Displaced migrants bake bread and cook in an abandoned building on the outskirts of Horgos, Serbia, near the Hungarian border on April 15. File photo by Edvard Moinar/EPA-EFE
June 20 (UPI) -- Hungary's Parliament passed a new law Wednesday that allows the government to prosecute individuals who help undocumented migrants in the country.
Wednesday's vote of the 'Stop Soros' law saw 160 lawmakers vote in favor, with just 18 voting against.
Hungarian Prime Minister Viktor Orban's Fidesz Party, which holds a supermajority in parliament, assured smooth passage of the law.
The legislation -- named after Hungarian-American billionaire activist George Soros -- targets rights groups and criminalizes the act of assisting undocumented migrants. It also allows for the incarceration of individuals or the banning of organizations. Orban's government has accused Soros of supporting Muslim migrants.
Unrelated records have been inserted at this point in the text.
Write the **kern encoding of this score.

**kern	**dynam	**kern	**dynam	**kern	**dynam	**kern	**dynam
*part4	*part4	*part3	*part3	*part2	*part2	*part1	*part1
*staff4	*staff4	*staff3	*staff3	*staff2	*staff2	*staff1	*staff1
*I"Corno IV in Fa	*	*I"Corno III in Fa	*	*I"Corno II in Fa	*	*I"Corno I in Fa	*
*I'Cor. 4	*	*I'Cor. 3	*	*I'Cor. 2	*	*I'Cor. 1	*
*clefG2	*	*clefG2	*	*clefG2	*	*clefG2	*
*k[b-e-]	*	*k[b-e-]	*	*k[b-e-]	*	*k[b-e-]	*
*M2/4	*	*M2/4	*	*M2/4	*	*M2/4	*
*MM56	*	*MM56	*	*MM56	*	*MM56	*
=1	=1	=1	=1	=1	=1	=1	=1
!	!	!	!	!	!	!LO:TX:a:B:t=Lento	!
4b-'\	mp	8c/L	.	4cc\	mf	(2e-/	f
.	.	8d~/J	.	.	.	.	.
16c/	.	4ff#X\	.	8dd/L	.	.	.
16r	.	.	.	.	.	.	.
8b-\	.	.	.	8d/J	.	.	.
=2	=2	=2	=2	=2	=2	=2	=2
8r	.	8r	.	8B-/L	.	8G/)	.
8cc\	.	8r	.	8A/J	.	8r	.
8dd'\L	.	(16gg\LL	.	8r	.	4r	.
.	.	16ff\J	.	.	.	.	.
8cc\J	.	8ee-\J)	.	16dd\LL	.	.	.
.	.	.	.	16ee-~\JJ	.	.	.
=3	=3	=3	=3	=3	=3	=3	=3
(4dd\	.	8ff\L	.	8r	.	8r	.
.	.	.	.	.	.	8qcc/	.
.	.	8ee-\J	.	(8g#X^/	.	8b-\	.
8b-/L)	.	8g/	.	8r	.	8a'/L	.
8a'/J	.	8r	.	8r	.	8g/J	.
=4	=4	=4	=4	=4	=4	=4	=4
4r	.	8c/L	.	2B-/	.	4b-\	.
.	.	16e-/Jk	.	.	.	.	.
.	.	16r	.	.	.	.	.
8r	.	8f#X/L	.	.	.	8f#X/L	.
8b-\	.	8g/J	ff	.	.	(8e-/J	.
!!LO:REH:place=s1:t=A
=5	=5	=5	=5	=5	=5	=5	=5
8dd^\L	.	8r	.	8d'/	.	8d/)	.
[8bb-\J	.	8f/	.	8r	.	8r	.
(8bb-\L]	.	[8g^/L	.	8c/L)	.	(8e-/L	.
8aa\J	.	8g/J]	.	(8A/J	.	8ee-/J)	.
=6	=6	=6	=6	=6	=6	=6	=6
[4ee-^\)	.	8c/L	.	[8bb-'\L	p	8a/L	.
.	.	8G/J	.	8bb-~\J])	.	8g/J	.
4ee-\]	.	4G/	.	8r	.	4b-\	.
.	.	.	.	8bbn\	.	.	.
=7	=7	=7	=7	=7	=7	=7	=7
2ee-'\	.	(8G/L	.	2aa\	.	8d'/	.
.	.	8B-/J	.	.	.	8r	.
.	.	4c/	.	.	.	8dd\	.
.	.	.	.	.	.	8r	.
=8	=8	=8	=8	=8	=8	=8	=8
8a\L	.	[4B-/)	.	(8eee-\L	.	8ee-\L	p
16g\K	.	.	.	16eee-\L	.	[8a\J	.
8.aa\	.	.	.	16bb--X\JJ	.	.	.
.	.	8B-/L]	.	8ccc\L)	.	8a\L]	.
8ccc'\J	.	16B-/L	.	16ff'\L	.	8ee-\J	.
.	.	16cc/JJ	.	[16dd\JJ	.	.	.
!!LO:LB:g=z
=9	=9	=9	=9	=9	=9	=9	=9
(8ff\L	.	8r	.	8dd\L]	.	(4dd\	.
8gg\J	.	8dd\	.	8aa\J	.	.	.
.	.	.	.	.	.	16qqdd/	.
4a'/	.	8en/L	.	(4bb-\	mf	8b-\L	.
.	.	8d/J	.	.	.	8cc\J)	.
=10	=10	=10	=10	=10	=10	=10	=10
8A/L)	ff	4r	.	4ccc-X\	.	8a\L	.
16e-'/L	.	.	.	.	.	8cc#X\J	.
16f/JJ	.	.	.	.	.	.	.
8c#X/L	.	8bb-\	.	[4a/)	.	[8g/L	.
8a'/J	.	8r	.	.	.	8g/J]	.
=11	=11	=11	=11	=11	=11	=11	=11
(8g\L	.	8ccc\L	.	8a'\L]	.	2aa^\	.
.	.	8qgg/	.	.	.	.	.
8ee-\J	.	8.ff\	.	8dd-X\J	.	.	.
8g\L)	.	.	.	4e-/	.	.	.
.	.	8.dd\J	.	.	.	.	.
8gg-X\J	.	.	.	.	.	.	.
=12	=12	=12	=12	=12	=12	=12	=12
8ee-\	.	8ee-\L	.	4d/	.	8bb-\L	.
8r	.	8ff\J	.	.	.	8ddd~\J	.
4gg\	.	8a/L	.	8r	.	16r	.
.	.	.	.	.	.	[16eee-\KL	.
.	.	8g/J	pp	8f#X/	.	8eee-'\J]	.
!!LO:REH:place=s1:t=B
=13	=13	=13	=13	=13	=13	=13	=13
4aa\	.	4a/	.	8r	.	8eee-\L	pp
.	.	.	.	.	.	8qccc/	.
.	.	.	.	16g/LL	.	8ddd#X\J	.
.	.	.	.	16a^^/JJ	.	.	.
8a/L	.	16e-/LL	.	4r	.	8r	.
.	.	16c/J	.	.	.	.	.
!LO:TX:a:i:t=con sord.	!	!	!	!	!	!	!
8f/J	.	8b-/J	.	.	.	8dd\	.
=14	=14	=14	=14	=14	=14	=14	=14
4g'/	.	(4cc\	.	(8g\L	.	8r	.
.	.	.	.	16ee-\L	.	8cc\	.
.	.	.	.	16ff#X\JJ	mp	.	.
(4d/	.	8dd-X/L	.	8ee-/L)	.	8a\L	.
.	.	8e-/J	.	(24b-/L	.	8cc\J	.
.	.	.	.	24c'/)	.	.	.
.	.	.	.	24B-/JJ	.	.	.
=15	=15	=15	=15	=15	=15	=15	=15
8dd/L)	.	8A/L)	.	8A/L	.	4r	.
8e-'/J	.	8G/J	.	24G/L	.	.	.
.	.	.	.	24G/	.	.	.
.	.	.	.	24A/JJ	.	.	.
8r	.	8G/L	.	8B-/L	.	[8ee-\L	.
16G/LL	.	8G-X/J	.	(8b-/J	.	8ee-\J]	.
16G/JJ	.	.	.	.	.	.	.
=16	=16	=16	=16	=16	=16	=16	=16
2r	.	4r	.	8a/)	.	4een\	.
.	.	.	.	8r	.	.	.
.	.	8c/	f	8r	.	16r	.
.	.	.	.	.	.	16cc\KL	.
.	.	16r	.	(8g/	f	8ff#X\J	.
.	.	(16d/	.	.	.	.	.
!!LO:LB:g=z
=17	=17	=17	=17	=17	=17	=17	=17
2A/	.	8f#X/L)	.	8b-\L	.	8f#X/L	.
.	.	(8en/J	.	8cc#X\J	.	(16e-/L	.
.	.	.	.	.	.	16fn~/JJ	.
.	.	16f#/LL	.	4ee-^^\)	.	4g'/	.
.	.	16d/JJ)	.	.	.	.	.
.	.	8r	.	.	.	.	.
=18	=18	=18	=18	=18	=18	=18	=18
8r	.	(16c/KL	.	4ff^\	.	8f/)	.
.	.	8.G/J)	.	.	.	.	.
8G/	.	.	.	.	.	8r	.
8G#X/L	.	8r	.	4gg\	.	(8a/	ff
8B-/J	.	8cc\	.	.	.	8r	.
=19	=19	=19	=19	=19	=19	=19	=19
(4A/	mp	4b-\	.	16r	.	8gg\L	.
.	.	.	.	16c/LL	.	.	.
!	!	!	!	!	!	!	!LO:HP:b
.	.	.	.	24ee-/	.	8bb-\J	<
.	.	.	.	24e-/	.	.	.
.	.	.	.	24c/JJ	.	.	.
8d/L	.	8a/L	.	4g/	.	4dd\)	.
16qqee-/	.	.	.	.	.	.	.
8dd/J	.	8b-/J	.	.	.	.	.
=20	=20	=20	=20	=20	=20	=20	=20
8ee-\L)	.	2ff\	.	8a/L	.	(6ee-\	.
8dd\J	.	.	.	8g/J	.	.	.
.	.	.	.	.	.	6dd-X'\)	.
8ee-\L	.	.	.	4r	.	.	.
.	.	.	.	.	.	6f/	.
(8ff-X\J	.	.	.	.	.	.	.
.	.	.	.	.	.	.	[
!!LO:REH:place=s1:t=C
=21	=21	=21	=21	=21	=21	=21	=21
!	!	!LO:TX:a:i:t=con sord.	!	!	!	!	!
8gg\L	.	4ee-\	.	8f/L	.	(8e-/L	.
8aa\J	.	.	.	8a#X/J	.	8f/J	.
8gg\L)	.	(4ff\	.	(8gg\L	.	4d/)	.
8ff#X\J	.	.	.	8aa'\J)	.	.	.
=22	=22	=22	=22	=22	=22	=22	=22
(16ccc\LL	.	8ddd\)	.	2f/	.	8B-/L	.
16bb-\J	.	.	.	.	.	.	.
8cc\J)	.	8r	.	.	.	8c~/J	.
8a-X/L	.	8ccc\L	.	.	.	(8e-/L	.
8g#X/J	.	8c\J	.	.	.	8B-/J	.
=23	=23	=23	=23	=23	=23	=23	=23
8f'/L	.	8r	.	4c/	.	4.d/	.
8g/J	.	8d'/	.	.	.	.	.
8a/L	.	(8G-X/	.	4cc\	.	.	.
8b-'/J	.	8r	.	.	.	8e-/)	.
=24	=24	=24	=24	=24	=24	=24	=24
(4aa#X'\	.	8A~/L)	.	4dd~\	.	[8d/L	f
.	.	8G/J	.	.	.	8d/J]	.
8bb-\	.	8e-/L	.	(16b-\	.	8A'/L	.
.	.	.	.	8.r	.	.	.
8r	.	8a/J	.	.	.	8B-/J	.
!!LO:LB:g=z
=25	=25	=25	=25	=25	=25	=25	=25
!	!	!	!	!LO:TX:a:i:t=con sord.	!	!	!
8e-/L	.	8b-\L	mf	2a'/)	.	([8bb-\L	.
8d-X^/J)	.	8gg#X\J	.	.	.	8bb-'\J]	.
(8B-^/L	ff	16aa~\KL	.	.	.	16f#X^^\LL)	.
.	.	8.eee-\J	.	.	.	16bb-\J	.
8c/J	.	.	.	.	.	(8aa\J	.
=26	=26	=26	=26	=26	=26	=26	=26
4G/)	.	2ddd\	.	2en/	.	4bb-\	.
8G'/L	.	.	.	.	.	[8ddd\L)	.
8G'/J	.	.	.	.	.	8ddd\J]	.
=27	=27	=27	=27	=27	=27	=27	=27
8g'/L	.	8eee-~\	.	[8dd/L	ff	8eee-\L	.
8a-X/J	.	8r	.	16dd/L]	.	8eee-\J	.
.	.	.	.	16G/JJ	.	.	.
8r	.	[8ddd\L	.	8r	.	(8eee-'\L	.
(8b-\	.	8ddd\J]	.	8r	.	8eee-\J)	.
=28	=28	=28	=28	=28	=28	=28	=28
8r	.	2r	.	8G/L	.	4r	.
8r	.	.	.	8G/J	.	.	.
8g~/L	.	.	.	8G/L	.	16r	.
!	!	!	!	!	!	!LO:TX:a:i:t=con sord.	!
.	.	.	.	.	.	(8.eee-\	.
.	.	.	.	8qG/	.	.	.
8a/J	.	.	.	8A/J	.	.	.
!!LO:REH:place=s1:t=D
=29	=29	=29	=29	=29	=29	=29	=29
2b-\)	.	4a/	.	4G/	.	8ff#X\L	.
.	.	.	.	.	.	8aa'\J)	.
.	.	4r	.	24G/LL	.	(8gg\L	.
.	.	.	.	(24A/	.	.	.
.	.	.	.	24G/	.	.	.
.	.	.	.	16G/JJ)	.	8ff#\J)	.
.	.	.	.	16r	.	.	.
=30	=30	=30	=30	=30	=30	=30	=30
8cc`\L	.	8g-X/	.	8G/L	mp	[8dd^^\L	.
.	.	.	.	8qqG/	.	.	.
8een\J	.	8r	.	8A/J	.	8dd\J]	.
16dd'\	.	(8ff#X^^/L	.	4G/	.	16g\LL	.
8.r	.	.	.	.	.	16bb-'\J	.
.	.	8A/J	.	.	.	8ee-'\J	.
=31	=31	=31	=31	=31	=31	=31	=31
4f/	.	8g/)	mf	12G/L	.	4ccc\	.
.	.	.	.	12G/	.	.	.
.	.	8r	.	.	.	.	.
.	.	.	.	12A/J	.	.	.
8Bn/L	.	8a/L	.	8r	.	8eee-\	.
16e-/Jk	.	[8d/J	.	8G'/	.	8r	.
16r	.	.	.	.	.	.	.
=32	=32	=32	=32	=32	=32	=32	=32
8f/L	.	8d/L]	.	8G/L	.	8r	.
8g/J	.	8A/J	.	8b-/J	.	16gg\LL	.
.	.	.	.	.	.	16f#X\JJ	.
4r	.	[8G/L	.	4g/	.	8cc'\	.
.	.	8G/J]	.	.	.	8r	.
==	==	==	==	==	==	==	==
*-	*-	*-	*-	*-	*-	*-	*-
Under the new law, anyone can be jailed for working for or with non-governmental organizations involved in helping or campaigning for asylum seekers. Additionally, the new measure will prevent asylum seekers from claiming protection in Hungary if they are not directly threatened with persecution.
Amnesty International called Hungary's new law "draconian" and noted the irony of the legislation passing on World Refugee Day.
"It is a bitter irony that as the world marks World Refugee Day, the Hungarian Parliament voted today to introduce a law that targets organizations and individuals who support asylum-seekers, refugees and migrants," Gauri van Gulik, Amnesty International's European director, said.
"Criminalizing essential and legitimate human rights work is a brazen attack on people seeking safe haven from persecution and those who carry out admirable work to help them. It is a new low point in an intensifying crackdown on civil society and it is something we will resist every step of the way."
Human Rights Watch, which opposes the law, said last month it would punish "legal and necessary" activities in Hungary.
"This bill is the latest salvo in the Hungarian government's war on refugees and those who help them," Benjamin Ward, deputy Europe and Central Asia director at Human Rights Watch, said in a statement.